I love writing with my audience in my mind. And although it’s sometimes tough and frustrating and I feel buried beneath the expectation that I’m probably just imagining, I don’t think I’d have it any other way. Why would I? The thrill of having readers and wanting to give them something they like far outweighs that little voice in my head that wishes I could go back and write clean and fresh and with no worries about it.
Because the truth is…even back then when I had no readers, and didn’t worry about what I was writing…I still worried about what I was writing. I was still always aware of my genre, of its boundaries, of what I could do with those boundaries. How far could I push them? How could I operate within them and still be myself? All my works have been an experiment in that very thing: being different within the conventions.

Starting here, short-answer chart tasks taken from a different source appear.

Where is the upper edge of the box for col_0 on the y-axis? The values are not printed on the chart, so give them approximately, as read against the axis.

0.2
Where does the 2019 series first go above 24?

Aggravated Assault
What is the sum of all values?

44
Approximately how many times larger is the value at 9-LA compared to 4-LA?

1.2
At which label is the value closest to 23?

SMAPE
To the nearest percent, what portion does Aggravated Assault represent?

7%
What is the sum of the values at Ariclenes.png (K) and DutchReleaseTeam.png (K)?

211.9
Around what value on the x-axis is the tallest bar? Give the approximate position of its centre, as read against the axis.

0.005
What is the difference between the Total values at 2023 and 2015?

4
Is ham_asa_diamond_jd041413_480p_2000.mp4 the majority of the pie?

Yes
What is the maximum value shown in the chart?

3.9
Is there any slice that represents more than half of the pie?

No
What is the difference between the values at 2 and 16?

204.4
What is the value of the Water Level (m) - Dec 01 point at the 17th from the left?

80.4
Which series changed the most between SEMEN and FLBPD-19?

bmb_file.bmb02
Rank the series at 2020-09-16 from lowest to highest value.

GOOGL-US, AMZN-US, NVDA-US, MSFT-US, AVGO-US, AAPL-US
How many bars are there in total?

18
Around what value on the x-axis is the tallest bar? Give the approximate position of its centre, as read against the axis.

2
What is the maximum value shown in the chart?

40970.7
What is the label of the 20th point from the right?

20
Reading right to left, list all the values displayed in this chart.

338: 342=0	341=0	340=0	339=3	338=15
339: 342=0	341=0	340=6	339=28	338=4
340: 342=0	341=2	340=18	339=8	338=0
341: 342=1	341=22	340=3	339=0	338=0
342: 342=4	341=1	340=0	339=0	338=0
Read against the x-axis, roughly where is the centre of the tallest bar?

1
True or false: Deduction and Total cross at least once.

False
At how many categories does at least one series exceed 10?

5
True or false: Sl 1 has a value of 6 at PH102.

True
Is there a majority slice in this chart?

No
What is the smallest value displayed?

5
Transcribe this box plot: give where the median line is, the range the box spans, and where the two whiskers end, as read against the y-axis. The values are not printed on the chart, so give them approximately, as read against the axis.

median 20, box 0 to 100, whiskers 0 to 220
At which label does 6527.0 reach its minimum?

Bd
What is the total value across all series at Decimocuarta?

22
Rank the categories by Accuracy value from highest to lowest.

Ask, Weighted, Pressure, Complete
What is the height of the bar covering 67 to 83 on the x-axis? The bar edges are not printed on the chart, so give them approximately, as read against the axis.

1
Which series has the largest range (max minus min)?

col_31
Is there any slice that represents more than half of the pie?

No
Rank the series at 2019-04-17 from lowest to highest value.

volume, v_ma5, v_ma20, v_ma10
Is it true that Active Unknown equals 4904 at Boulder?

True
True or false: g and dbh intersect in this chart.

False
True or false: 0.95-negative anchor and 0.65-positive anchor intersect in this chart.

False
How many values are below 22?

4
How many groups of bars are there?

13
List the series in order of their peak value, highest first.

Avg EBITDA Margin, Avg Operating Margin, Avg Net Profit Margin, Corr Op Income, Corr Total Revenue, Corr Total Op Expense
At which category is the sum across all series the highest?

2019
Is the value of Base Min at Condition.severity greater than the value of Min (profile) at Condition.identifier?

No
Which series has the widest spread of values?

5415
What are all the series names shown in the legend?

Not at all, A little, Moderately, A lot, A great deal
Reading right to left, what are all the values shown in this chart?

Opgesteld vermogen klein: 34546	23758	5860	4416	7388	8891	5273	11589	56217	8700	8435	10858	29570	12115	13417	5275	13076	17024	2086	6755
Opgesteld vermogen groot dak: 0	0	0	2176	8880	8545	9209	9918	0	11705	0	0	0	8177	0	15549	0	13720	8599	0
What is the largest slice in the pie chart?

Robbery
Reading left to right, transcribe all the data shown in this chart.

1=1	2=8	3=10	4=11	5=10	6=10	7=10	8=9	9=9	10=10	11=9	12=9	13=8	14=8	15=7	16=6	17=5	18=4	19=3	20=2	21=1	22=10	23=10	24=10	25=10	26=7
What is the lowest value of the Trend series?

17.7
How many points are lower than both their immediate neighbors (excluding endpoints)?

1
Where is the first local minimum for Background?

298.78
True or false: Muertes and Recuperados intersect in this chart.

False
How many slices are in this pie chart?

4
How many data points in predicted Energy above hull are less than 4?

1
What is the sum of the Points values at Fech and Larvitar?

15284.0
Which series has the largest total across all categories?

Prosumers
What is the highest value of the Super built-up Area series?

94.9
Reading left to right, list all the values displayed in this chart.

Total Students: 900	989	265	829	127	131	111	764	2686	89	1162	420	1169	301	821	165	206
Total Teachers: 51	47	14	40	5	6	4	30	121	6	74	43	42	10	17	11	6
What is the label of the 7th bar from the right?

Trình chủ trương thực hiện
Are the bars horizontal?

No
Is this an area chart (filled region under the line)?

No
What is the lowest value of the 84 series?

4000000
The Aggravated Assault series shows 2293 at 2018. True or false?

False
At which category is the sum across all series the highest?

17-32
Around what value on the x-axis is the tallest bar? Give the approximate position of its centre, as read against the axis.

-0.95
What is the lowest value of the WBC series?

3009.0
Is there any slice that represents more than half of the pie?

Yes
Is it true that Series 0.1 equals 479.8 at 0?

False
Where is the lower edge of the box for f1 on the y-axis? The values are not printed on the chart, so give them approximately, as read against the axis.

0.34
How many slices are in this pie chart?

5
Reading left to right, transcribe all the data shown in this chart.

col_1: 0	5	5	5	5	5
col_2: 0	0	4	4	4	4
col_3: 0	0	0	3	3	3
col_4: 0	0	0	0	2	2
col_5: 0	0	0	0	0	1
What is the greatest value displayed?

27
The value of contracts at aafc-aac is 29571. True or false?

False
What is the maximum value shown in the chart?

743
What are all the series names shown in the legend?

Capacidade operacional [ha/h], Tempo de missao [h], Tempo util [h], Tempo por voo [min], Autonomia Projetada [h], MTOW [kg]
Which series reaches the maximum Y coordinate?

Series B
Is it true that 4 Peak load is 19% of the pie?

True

I love nothing better than taking the familiar – taking something that readers will love – and putting my own spin on it. In fact, that’s what I prefer to do, and I think it’s because I actually love most of the things that many readers want. I am a reader myself. I love popular tropes. I love angsty vampires and sexy billionaires and bad boys with a heart of gold.
I just like to tell stories about them in my own way. For me, it’s all in the telling. Not the trope. No matter what reader expectations are…no matter how much that pressure gets to you…no matter how many people accuse you of jumping on some bandwagon that existed well before the band first made a billion dollars…it’s the telling that really counts. And I hope I always feel that way. I’m not so proud I can pretend readers don’t matter.
But I can still be me when I write for them.